Mirada desde arriba  esa plaza y sus cafés, en la mixtura de un viaje astral y el google earth, convergen dos tiempos sincrónicos atrapados en el presente,  que se diluyen en un solo acto de tradición. Los sueños de él y ella,  que fueron adquiriendo forma poco a poco en el transcurrir  de unas cuantas calles y manzanas, entre gente, que como ellos, llegó a vivir antes de los edificios,  a casas sencillas en un horizonte  de avenidas quietas. Esos dos tiempos que atrapan casonas antiguas y edificaciones modernas, se deslizan por la consciencia de los viejos, en un instante perenne que les lleva en vaivén por la ruta que es puente de tanta vida,  entre risas y lágrimas,  construidas de a dos.

Ese jueves de diciembre,  ella quiso celebrar en su amado café restaurant. La mesa de siempre,  con traje de gala, está quieta y honrada por el cumpleaños que acontece en la superficie. Tan íntimos como hace cincuenta años, se reservan palabras de manos tomadas y el cocinero, advertido de la ocasión, se esmeró en una preparación que crepitó junto con su canto alegre, resonando desde temprano en las mesas aún vacías del lugar.

Hoy,  los platos son más: el primogénito y su mujer, acompaña a sus padres, madre. Se suman un par de nietos veinteañeros venidos de rincones diversos. Sentados al aire libre, en libertad, sienten el fondo de la ciudad: su lenguaje, gestos, rumor, habitantes, las mariposas, el canto de los pájaros. Perciben los años fragmentados en décadas, lustros, otoños;  los sienten en los huesos, en la piel, en los ojos, atravesando como una resaca  imperecedera que llega mansa a orillas de sus vidas. Los meseros aparecen de pronto a coro con una torta y ella aprieta fuerte la mano de él, sin poder contener las lágrimas. Ya pasada la emoción, se encuentra en la mirada y abrazo de los otros, en la odisea que ha sido parirse a sí misma,  una y otra vez,  a lo largo de su existencia.

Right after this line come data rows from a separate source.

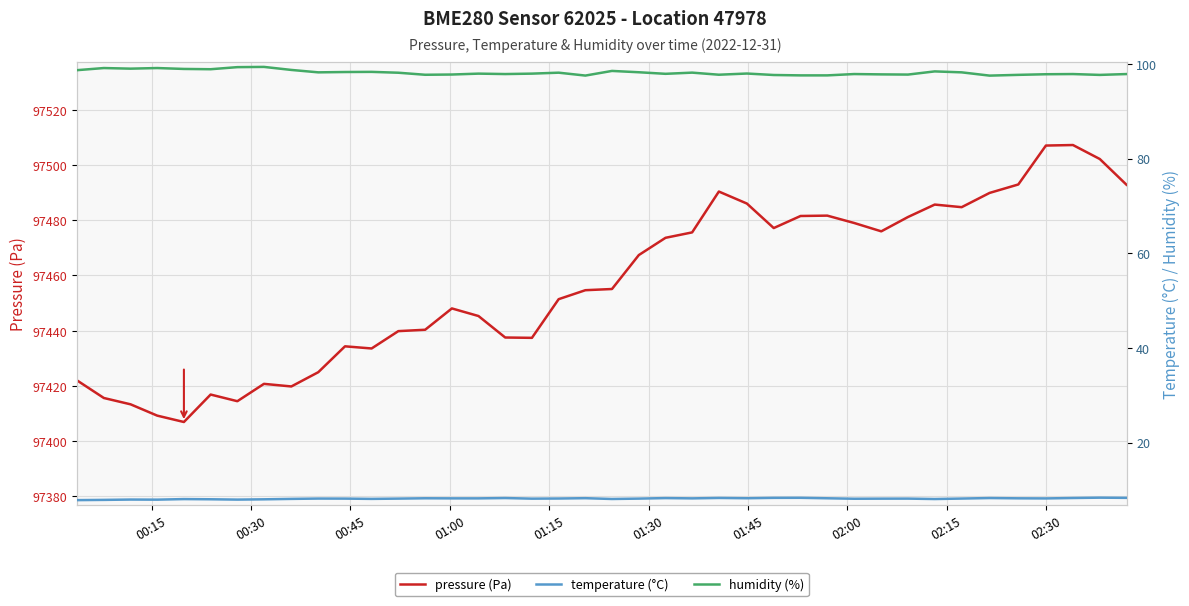

What is the maximum value for pressure (Pa)?

97507.2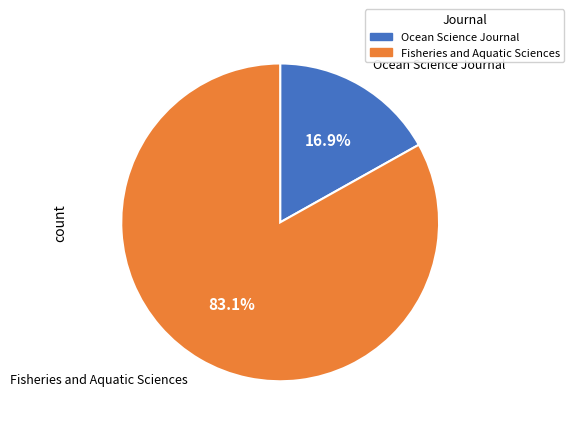

Combined, do Ocean Science Journal and Fisheries and Aquatic Sciences account for over 50%?

Yes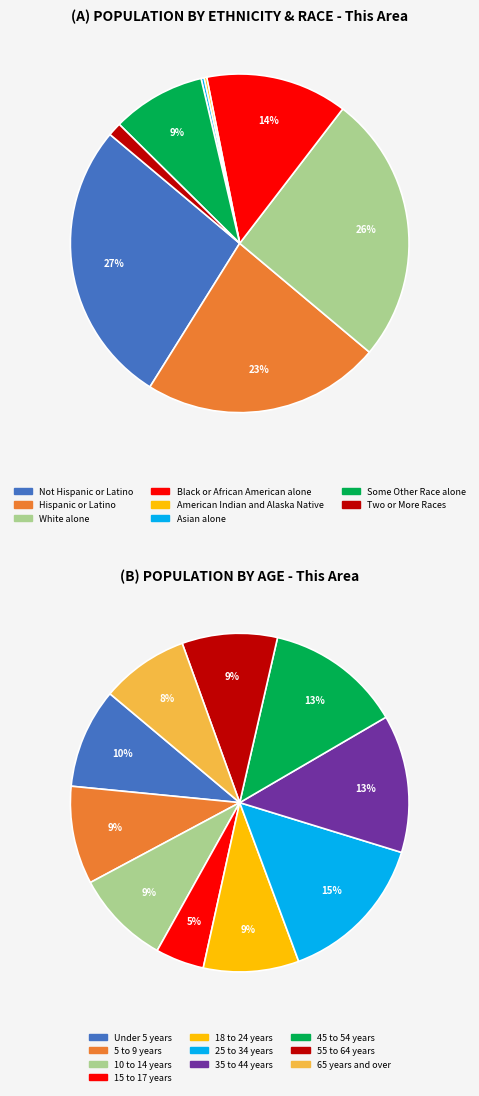

What is the change in value from Hispanic or Latino to American Indian and Alaska Native?

-2746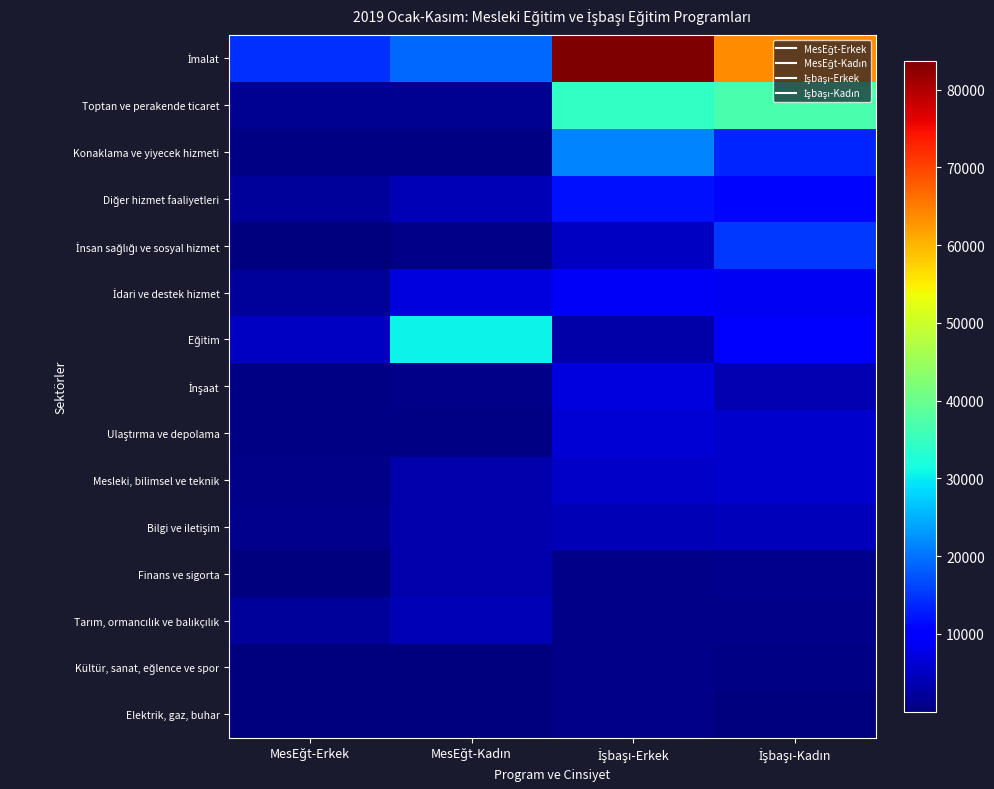

How many data points does each series have?

4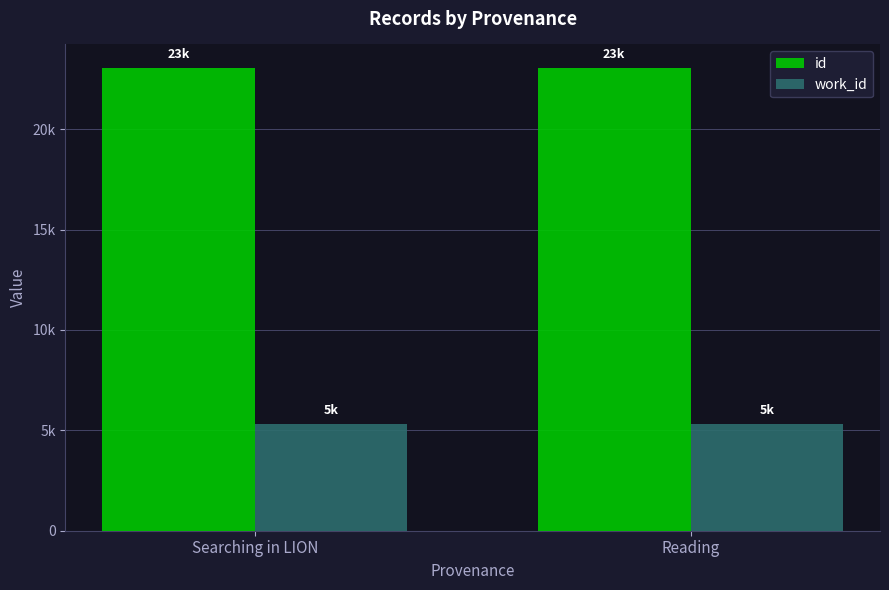

What are all the series names shown in the legend?

id, work_id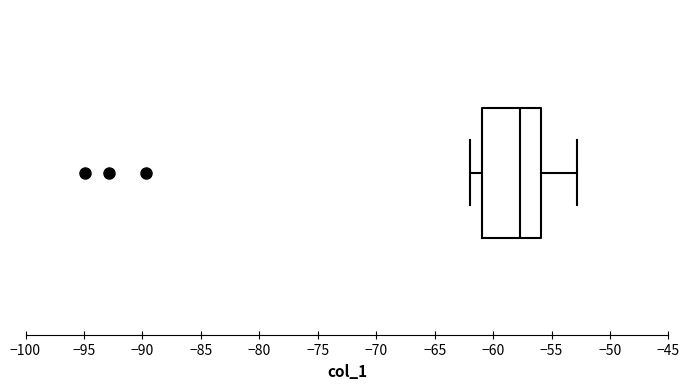

Read this box plot against the x-axis: the position of the median line, the range covered by the box, and the ends of both whiskers. The values are not printed on the chart, so give them approximately, as read against the axis.

median -57.5, box -61.0 to -56.0, whiskers -62.0 to -53.0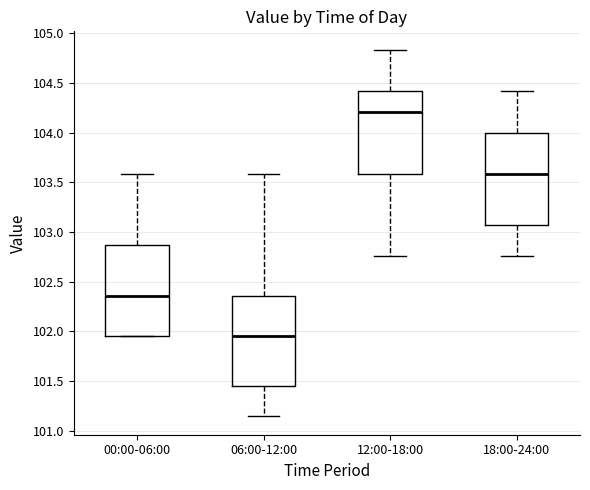

Reading left to right, transcribe this box plot: for each box, give where its median line is, the range the box spans, and where its two whiskers end, as read against the y-axis. The values are not printed on the chart, so give them approximately, as read against the axis.

00:00-06:00: median 102.35, box 101.95 to 102.85, whiskers 101.95 to 103.60
06:00-12:00: median 101.95, box 101.45 to 102.35, whiskers 101.15 to 103.60
12:00-18:00: median 104.20, box 103.60 to 104.40, whiskers 102.75 to 104.85
18:00-24:00: median 103.60, box 103.05 to 104.00, whiskers 102.75 to 104.40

Ese jueves, se entiende, los viejos permanecen  hasta algo más tarde de lo habitual y antes de regresar a casa por el camino de costumbre, se toman de la mano y cruzan la calle, para  dar un paseo entre los escaños y senderos de la plaza.  Van caminando  desde esas alturas tan desiguales,  que de tanto conocerse, sortean en un baile de perfecto acoplamiento, mientras el primogénito que ha sido hippie, vendedor, empresario, viajero, gasfíter, colono, obrero, empresario otra vez, panadero, soñador, jornal, constructor, encantador de serpientes, papá una y cinco veces, empleado público, profesor y amante de las plazas, entre otras cosas;   ve como sus padres caminan del brazo bajo los árboles, seguidos a la distancia por la mesa que se instala oronda en cualquier lugar,  para fundar un espacio público en la pausa de su transitar.